# FWIW government has removed the requirement to get planning approval to enclose a balcony



## NickZ (Jun 26, 2009)

Basically if you follow some pretty simple rules you can now put glass up to enclose your balcony without town approval.

I'm afraid to ask how much it'll cost me but I'll likely do it for the larger balcony. Figure most of the winter the bedroom and bathroom won't need much if any heat. Am worried it'll turn everything into an oven come summer.


----------



## modicasa (May 29, 2021)

It cant be permanent, so the idea is that you take it down in the summer.
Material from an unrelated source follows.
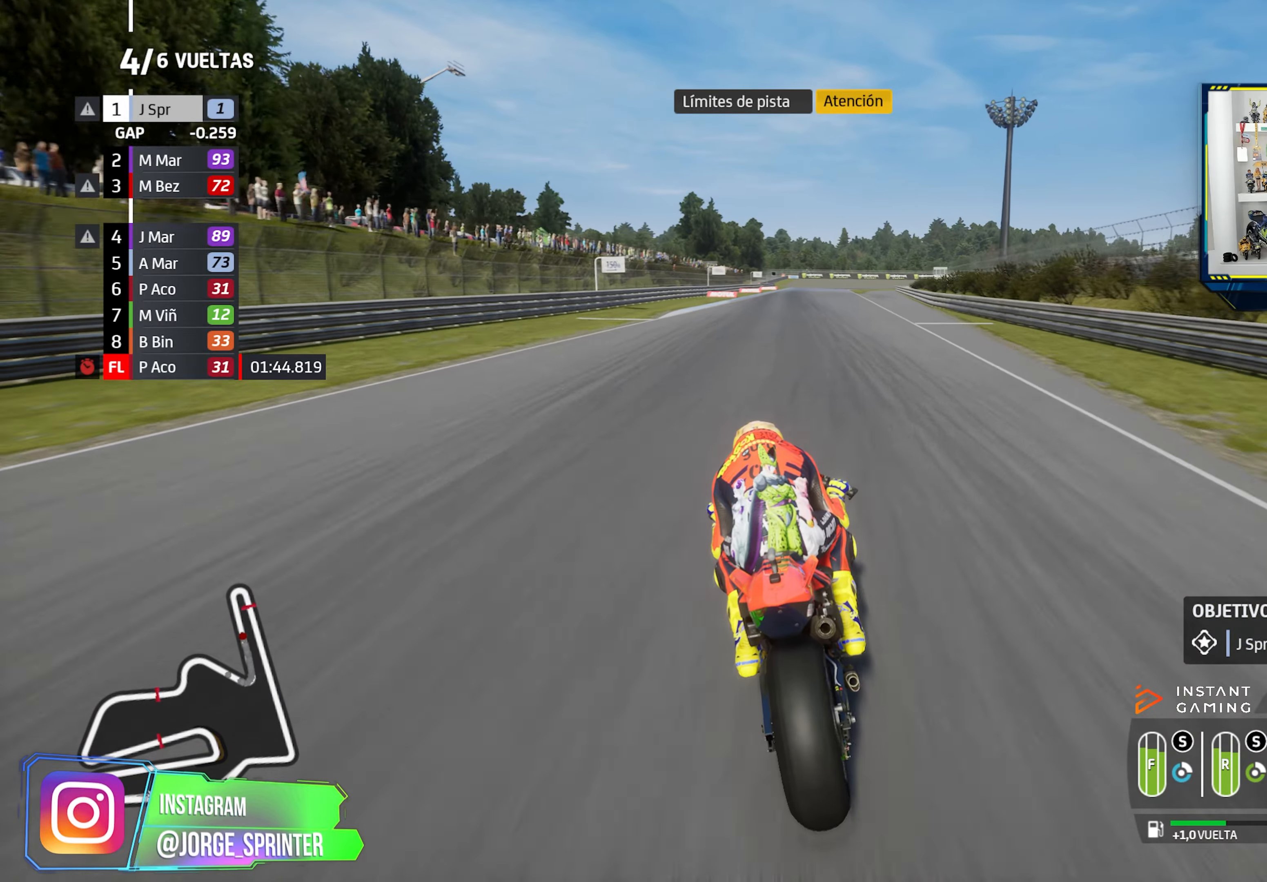
{"dt_ms": 500, "buttons": ["CROSS", "R2"], "left_stick": "right", "right_stick": "center", "events": [[17, "left_stick", "left"], [150, "left_stick", "center"], [367, "left_stick", "right"]]}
It means you can use policarbonate instead of glass.


----------



## NickZ (Jun 26, 2009)

Are you sure? The impression I got is it would be permanent.


----------



## modicasa (May 29, 2021)

If it was permanent it would change the cubatura of the property and require a concessione. So any windows must be amovibile. How 'amovibile' depends on how people choose to get around this requirement!


----------



## NickZ (Jun 26, 2009)

The impression I got is they decided just the windows didn't increase square metres. Non of the newspaper articles have mentioned removing the windows.


----------



## modicasa (May 29, 2021)

Rivoluzione balconi e verande, da oggi si possono chiudere senza permessi


Un emendamento al dl Aiuti bis modifica il Testo unico dell’edilizia facendo rientrare le installazioni di vetrate nei balconi tra gli interventi di edilizia libera.




quifinanza.it





Per essere installate senza alcuna autorizzazione, le vetrate devono rispondere a due condizioni:

non devono delimitare spazi stabilmente chiusi che comportino una variazione di volumi e superfici o cambiamenti nella destinazione d’uso dell’immobile da superfici accessorie a superfici utili
devono mantenere il profilo estetico dell’edificio.


----------



## NickZ (Jun 26, 2009)

That's similar to the other reports I've read. I found this from Altalex



https://www.altalex.com/documents/2022/09/26/aiuti-bis-edilizia-libera-installazione-vetrate-panoramiche-amovibili-libera



that discusses potential legal issues. I don't really see a reason to take them down. The structure just needs to be openable and not a new wall.


----------